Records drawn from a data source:
* * * * * * * * *

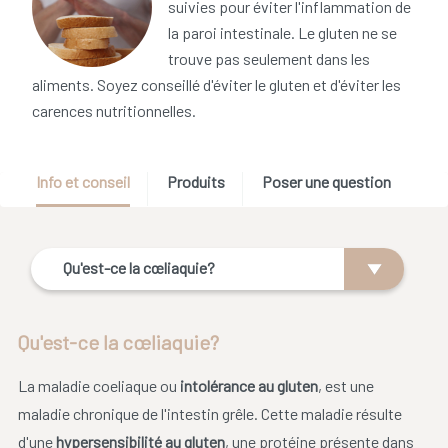
suivies pour éviter l'inflammation de
la paroi intestinale. Le gluten ne se
trouve pas seulement dans les
aliments. Soyez conseillé d'éviter le gluten et d'éviter les
carences nutritionnelles.
Info et conseil
Produits
Poser une question
Qu'est-ce la cœliaquie?
Qu'est-ce la cœliaquie?
La maladie coeliaque ou
intolérance au gluten
, est une
maladie chronique de l'intestin grêle. Cette maladie résulte
d'une
hypersensibilité au gluten
, une protéine présente dans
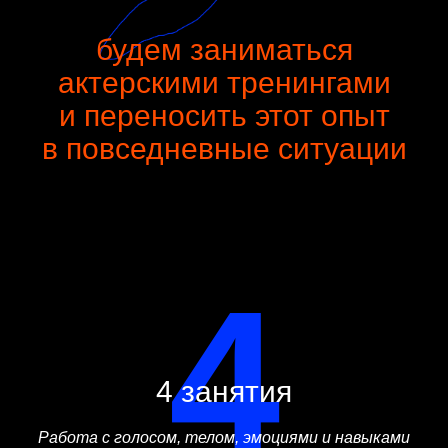
будем заниматься
актерскими тренингами
и переносить этот опыт
в повседневные ситуации
4
4 занятия
Работа с голосом, телом, эмоциями и навыками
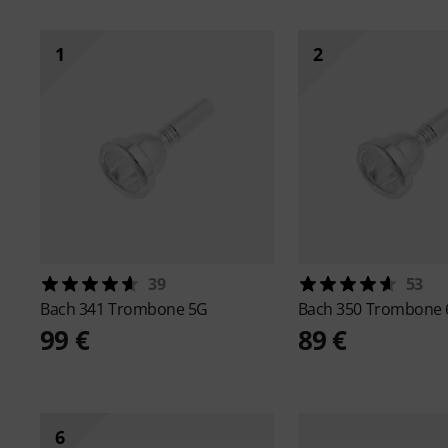
1
2
39
53
Bach
341 Trombone 5G
Bach
350 Trombone 
99 €
89 €
6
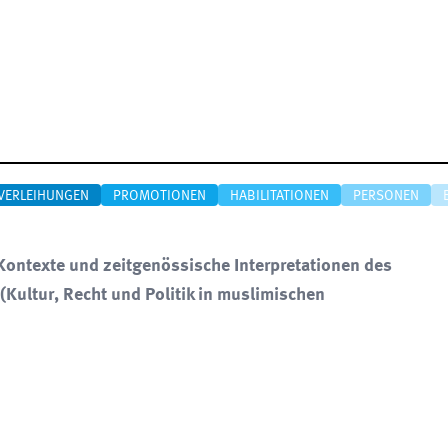
VERLEIHUNGEN
PROMOTIONEN
HABILITATIONEN
PERSONEN
ontexte und zeitgenössische Interpretationen des
(Kultur, Recht und Politik in muslimischen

* * * * * * * * *

◆ **Exercise prompt**
Repeat the data word for word, starting at the line that contains "VERLEIHUNGEN" and stopping after the final line of the data.

◆ **Exercise solution**
VERLEIHUNGEN
PROMOTIONEN
HABILITATIONEN
PERSONEN
ontexte und zeitgenössische Interpretationen des
(Kultur, Recht und Politik in muslimischen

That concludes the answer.